2013年10月1日火曜日

野の秋

まことに長々のご無沙汰にて、申し訳ありませんでした。八月の末に『謹訳源氏物語』の完成祝賀会を東京会館で開催し、そのご報告をここに出すつもりでいたところが、猛烈ないそがしさのために取り紛れ、ついに時宜を逸してしまいました。
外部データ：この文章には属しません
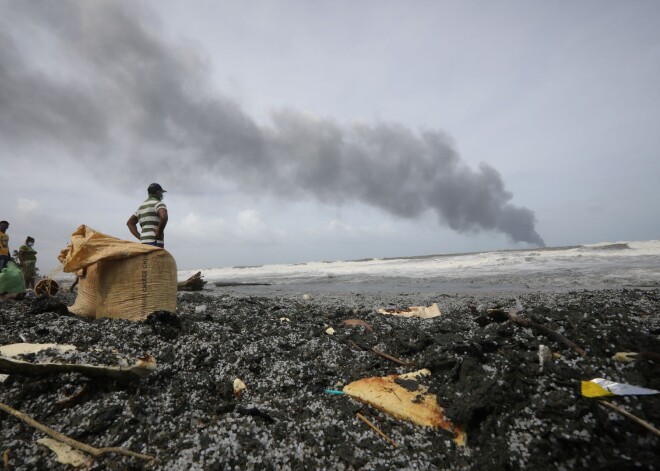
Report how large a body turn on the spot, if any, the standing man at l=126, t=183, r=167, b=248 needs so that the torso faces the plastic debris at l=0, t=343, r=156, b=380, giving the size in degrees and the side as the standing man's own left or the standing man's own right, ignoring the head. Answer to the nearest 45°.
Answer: approximately 135° to the standing man's own right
祝賀会は、観世流お家元観世清和師の仕舞『源氏供養』ならびに祝言付謡「四海波」に始まり、鹿島茂さん、千住博さん、三浦しをんさん、そして元新潮社の名編集者として名高い柴田光滋さん、また平凡社の名編集者であって『イギリスはおいしい』の生みの親であった山口稔喜さん、声楽家の嶺貞子さん、国文学者の長谷川政春さんと、各界からのご祝辞をいただき、また、テノールの勝又晃さんと、ソプラノの鵜木絵里さんに、ヴェルディのトラヴィアータから、有名な乾杯の歌を歌ってきただきました。乾杯の音頭は俳人の西村和子さんが取ってくださいました。まことに和気あいあいたる、そして中身の濃いお話ばかりの、楽しいひとときでありました。最後には私もつい調子にのって、勝又君と二人で、自作の訳詩による『アロハオエ』のデュエットまで披露してしまうという、破天荒なる祝賀会となりましたが、皆さん楽しんでくださったようです。
さて、その後はまた、原稿書き、次の本『イギリスからの手紙』の原稿整斉、さらに立て続く講演と席の温まる暇のない毎日を送っています。
さるなか、北九州の苅田町へ、恒例の講演をしにいってきました。
同町の市民カレッジの名誉学長を仰せつかっている関係で、毎年秋に講演をしにいきます。ことしは『謹訳源氏物語を書き終えて』と題して、源氏の話をしてきました。
翌日は、一日空き時間を作って、苅田町から行橋市にかけて、海沿いの田園を逍遥してきました。沓尾漁港、八津田、浜の宮、そして豊前松江、宇島のあたりをと往きこう行きして、美しい田園の景色をたのしんできたのでした。
掲出の写真は、その八津田のあたりの無名の野の景色です。これぞ日本の秋、というすすき野の景色は心和むものがあります。さすがに、このあたりはあの嫌らしいセイタカアワダチソウも見当たらず、すすきと彼岸花が盛りの色を見せていました。ああ、日本の秋は美しいなあ。どうぞ、写真をクリックし、拡大してご覧ください。